** Opening Dataset content block **

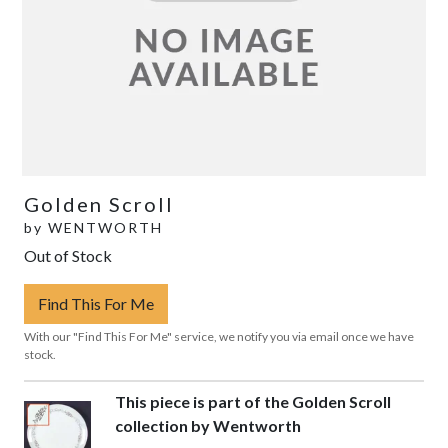
Golden Scroll
by
WENTWORTH
Out of Stock
Find This For Me
With our "Find This For Me" service, we notify you via email once we have
stock.
This piece is part of the Golden Scroll
collection by Wentworth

** Closing Dataset content block **

**Work instruction**
For each line above that contains the word "Find", give the line as it is written.

**Answer for this exercise**
Find This For Me
With our "Find This For Me" service, we notify you via email once we have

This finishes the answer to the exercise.